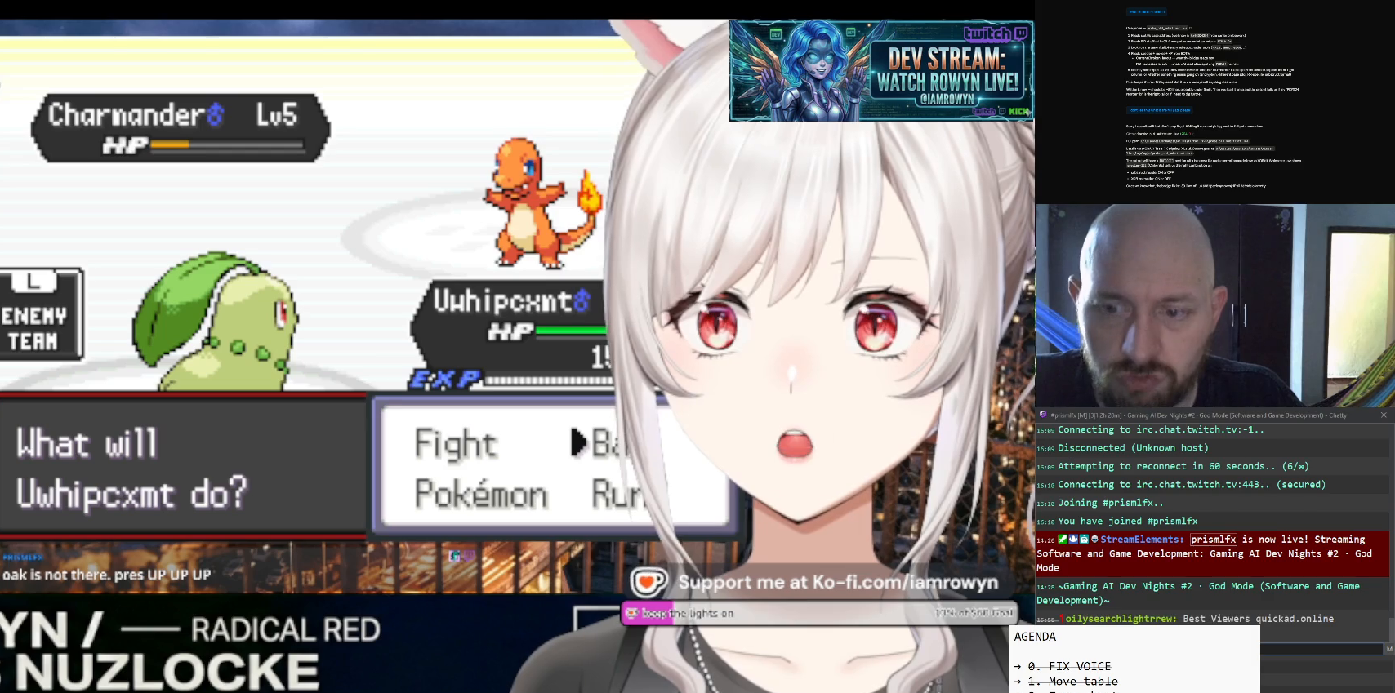
{"buttons": ["A"], "events": []}
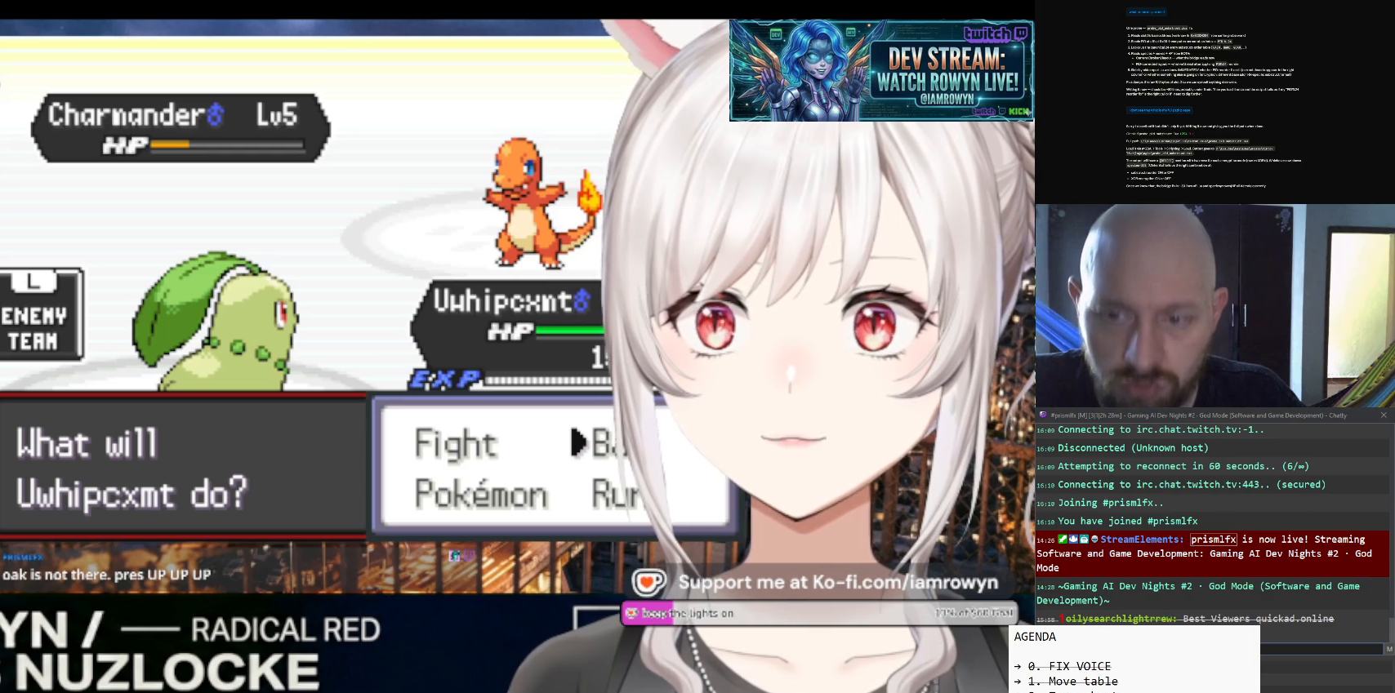
{"buttons": ["A"], "events": []}
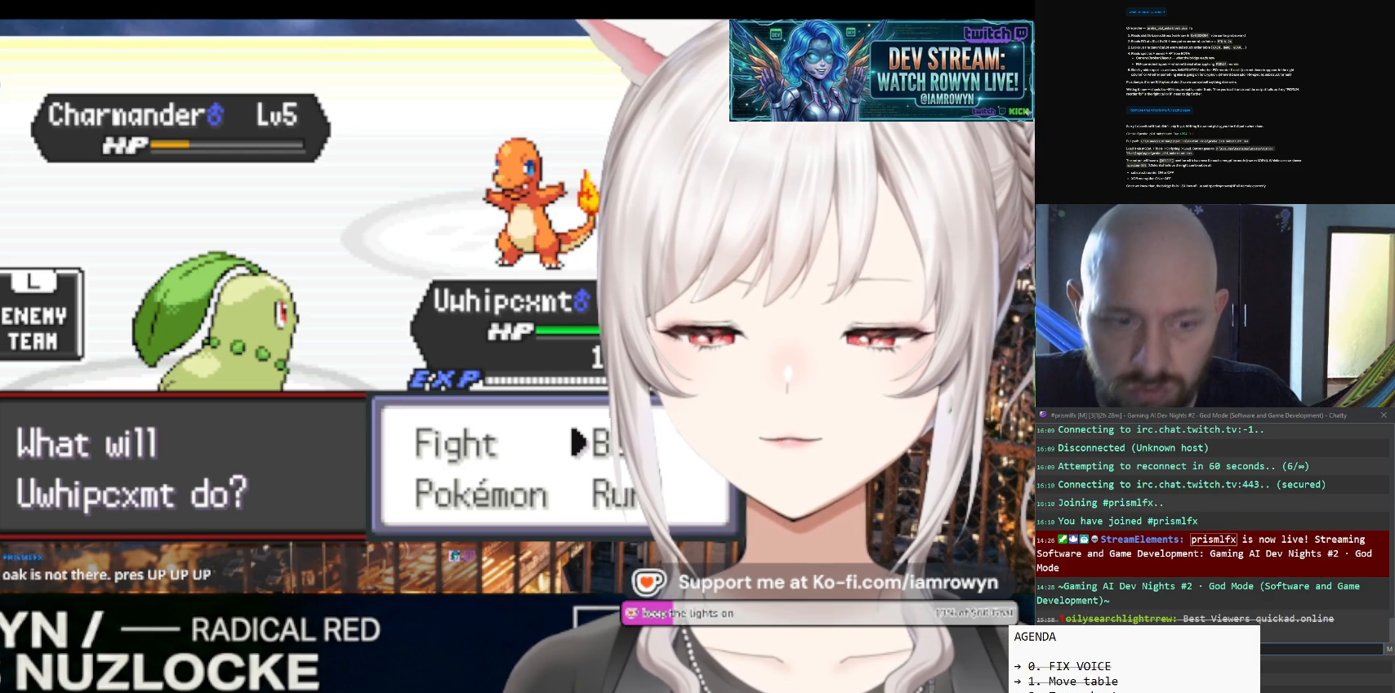
{"buttons": ["A"], "events": []}
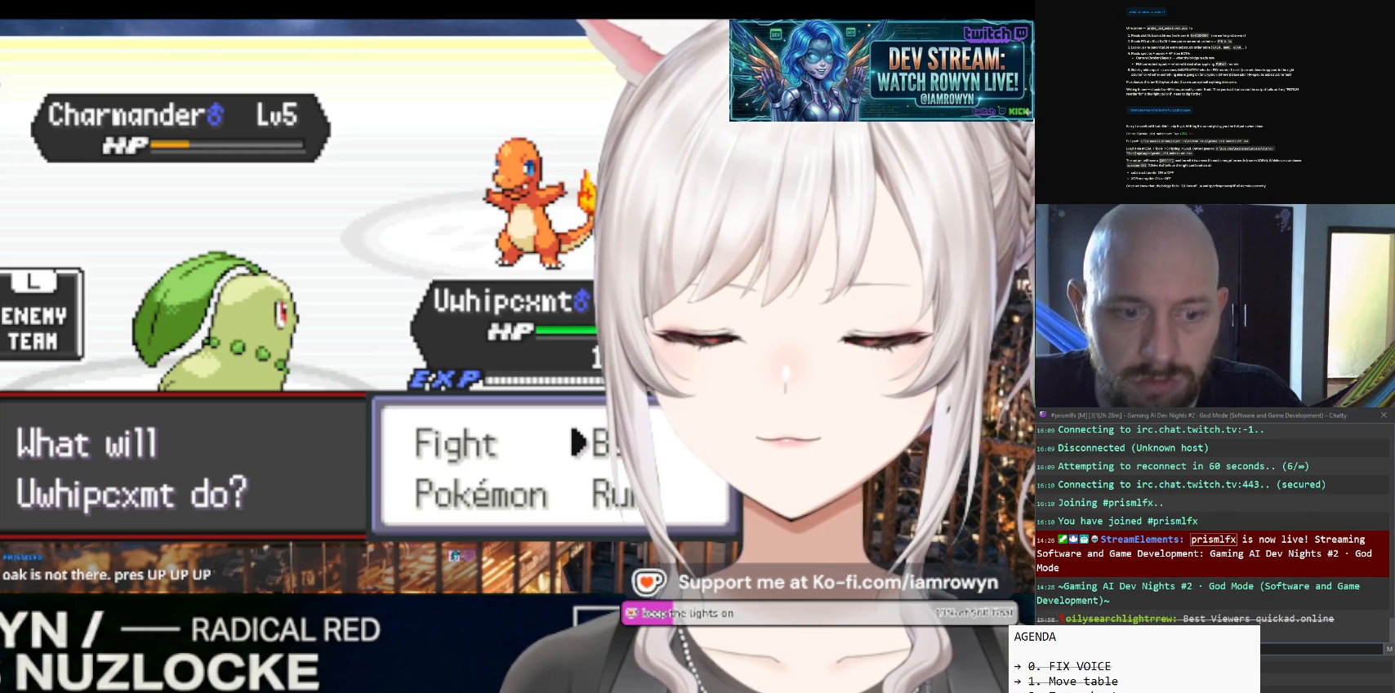
{"buttons": ["A"], "events": []}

* Try it: Here the job is to print all the data exactly, skipping any image.

* Output:
{"buttons": ["A"], "events": []}
{"buttons": ["A"], "events": []}
{"buttons": ["A"], "events": []}
{"buttons": ["A"], "events": []}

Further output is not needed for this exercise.